_Document_.
Project design > Pumping systems > Pumping system procedure

See also the Basics about pumping systems.

This page gives the full procedure for the development of a Pumping system in PVsyst.

First step:

As for any calculation variant in PVsyst, you should begin by defining rhe collector array orientation.

In the present time, a pumping system may be defined with one only sub-array, so that you cannot define several orientations. However tracking is allowed.

Second step:

Choose the "Water needs" button, page "Pumping Hydraulic Circuit".

You have to define the pumping circuit, i.e. choose among one of the three available systems:

-Pumping from a deep well, to a tank storage,

-Pumping from a lake or river, to a tank storage,

-Pumping into a pressurized tank, for water distribution.

and define the Hydraulic Circuit configuration (Storage Tank and Pipes).

Third step:

Page "Water needs and head definitions"

Define the water needs in m3/day (may be yearly, seasonal or in monthly values).

Define the pumping static depth if varying along the year (may be seasonal or monthly). The value defined here corresponds to the value "Level depth" or "Static depth" specified on the preceding page.

Fourth step:

Choose the "System" button, observe and play with "Pre-sizing suggestions"

The pre-sizing suggestions on the top of the dialog pre-evaluates some parameters (tank volume, pump and PV array power) required for meeting your pre-defined water needs requirements. See also "Pumping sizing" for the principle. You can play with the parameters for getting orders of magnitude. However this pre-evaluation is difficult and may be inaccurate, as performances are very different from one to another pump.

This tool only proposes some values, these values are not really used in your project.

Fifth step:

In the "System" dialog, page "Pump definition".

Choose a pump model, taking the nominal Head into account (pumps are coloured in green for suitable, orange for not optimal, or red for not suited devices).

Choose the number of pumps for reaching the required nominal power or FlowRate (all pumps wired and operating in parallel).

You have a summary of the pump capabilities, as well as of the set of pumps if you choose several ones.

This dialog also provides a little too for the calculation of the Hydraulic Power corresponding to a given Head x FlowRate product.

Sixth step:

In the "System" dialog, page "Sub Array design".

Choose a PV module (also Green/Orange/Red), and a suitable PV array configuration (proposed by PVsyst).

NB: This last choice may be dependent on the System Configuration which will be chosen during the next step (especially with direct coupling), . You will perhaps have to come back to this choice after your Configuration choice.

Seventh step:

Here you have to choose the control mode.

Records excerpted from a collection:
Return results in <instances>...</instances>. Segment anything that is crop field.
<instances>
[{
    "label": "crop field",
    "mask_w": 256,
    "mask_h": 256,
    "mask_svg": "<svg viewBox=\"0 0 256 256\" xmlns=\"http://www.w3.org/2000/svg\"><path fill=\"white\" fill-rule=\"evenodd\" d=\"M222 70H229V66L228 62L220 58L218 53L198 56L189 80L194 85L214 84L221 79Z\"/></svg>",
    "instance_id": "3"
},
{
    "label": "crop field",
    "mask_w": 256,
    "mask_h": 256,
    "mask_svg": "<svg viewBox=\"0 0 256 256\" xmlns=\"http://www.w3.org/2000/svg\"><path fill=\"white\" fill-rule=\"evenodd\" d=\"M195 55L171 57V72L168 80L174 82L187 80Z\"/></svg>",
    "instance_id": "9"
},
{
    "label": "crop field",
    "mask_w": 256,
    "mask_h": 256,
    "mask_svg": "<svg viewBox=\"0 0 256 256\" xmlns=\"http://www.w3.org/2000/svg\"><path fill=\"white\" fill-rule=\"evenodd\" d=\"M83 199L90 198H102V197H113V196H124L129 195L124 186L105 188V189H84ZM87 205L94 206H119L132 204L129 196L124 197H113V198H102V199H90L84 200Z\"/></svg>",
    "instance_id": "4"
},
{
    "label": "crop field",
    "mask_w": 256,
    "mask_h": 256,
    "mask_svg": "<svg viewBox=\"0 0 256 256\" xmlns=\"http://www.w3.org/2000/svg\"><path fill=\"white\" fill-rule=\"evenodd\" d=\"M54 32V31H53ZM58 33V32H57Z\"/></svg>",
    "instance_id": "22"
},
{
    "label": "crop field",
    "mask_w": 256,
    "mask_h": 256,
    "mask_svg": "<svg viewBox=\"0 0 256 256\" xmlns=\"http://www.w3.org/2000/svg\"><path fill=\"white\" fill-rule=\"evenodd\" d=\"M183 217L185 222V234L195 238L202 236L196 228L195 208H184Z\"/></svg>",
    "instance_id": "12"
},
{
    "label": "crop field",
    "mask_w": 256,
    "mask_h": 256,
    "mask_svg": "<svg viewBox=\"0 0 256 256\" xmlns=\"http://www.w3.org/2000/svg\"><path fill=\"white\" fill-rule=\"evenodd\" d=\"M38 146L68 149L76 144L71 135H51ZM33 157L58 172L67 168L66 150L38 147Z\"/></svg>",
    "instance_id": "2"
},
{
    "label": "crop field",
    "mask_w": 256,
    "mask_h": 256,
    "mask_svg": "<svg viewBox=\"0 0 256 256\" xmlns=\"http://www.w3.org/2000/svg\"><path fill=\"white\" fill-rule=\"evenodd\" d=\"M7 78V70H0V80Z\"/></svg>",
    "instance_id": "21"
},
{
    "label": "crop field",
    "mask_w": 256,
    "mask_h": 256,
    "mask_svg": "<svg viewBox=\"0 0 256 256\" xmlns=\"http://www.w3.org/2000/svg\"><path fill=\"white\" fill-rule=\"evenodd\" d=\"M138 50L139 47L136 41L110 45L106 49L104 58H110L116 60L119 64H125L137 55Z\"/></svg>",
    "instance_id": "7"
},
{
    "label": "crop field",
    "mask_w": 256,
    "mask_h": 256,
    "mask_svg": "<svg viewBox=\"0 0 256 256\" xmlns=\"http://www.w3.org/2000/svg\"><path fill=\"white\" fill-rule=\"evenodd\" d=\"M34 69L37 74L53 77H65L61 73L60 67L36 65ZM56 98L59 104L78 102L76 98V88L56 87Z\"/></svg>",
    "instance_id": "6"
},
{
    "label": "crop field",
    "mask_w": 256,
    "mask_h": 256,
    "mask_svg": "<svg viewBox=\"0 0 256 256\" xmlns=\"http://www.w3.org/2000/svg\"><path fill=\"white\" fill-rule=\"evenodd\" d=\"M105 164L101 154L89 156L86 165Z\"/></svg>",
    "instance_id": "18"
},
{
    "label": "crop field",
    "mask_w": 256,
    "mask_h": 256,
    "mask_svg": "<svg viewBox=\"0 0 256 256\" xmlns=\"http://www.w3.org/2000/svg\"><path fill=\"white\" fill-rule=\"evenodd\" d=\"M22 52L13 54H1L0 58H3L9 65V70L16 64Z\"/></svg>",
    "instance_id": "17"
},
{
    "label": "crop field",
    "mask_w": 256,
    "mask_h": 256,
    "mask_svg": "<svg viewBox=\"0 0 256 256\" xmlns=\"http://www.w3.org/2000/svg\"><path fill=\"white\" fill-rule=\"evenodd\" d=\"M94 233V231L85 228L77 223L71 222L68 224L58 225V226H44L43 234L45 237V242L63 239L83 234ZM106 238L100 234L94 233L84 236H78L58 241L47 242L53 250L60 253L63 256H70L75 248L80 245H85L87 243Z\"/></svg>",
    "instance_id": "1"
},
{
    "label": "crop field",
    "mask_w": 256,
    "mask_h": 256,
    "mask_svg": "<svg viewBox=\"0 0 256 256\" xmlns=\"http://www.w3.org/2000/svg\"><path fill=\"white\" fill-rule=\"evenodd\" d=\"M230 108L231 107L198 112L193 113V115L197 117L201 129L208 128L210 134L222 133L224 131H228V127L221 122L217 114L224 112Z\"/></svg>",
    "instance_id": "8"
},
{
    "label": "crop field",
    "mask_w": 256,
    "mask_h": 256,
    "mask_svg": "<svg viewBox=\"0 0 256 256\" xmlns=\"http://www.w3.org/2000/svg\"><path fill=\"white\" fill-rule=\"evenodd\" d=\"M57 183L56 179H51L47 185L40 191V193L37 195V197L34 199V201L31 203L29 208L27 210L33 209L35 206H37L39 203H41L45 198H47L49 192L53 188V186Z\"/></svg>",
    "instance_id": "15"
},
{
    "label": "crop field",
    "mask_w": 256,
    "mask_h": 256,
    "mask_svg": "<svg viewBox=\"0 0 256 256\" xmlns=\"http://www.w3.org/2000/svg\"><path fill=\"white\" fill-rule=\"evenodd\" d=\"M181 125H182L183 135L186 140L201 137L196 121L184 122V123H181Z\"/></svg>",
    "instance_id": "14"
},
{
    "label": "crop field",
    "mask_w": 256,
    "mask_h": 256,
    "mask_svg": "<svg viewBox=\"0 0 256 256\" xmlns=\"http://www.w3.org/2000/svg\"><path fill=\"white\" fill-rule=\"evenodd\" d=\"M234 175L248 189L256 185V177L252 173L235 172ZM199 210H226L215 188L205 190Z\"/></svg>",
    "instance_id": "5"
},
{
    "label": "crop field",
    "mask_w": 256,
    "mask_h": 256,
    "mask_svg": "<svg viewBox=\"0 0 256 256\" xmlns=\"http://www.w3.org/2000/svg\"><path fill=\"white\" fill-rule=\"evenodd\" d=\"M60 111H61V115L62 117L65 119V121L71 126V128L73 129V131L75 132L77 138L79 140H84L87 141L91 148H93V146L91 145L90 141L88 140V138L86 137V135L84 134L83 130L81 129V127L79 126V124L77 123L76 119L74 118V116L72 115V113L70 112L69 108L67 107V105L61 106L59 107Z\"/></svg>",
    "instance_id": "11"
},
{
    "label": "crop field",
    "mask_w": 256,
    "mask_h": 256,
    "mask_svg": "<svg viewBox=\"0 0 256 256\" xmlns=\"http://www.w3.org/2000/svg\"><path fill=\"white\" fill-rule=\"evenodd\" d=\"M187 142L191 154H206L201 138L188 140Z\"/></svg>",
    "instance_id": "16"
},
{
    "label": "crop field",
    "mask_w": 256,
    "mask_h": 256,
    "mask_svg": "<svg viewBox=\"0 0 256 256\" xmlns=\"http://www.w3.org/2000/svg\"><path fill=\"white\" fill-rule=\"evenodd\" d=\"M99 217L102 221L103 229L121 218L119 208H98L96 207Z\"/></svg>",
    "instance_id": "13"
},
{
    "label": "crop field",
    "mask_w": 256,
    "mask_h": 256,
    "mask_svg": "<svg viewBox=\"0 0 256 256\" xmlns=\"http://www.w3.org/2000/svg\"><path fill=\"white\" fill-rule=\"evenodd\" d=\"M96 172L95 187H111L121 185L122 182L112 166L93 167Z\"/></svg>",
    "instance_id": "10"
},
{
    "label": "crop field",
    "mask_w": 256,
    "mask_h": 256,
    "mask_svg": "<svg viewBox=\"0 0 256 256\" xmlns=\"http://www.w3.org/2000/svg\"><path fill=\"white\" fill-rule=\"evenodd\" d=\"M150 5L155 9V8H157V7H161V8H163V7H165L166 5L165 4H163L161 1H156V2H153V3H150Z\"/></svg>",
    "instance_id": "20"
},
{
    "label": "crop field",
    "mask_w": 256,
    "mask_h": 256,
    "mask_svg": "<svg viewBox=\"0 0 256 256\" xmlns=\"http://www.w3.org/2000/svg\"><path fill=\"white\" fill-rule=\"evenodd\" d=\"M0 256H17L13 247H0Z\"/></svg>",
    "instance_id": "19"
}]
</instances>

_Jobs_.
1. In the pumping system procedure, what do the green, orange, and red colors on pump models indicate?
2. Extract the passage of the pumping system procedure from "Choose a pump" up to and including "choose several ones.".

_The responses_.
1. Green marks suitable pumps, orange marks pumps that are not optimal, and red marks pumps that are not suited.

2.
Choose a pump model, taking the nominal Head into account (pumps are coloured in green for suitable, orange for not optimal, or red for not suited devices).

Choose the number of pumps for reaching the required nominal power or FlowRate (all pumps wired and operating in parallel).

You have a summary of the pump capabilities, as well as of the set of pumps if you choose several ones.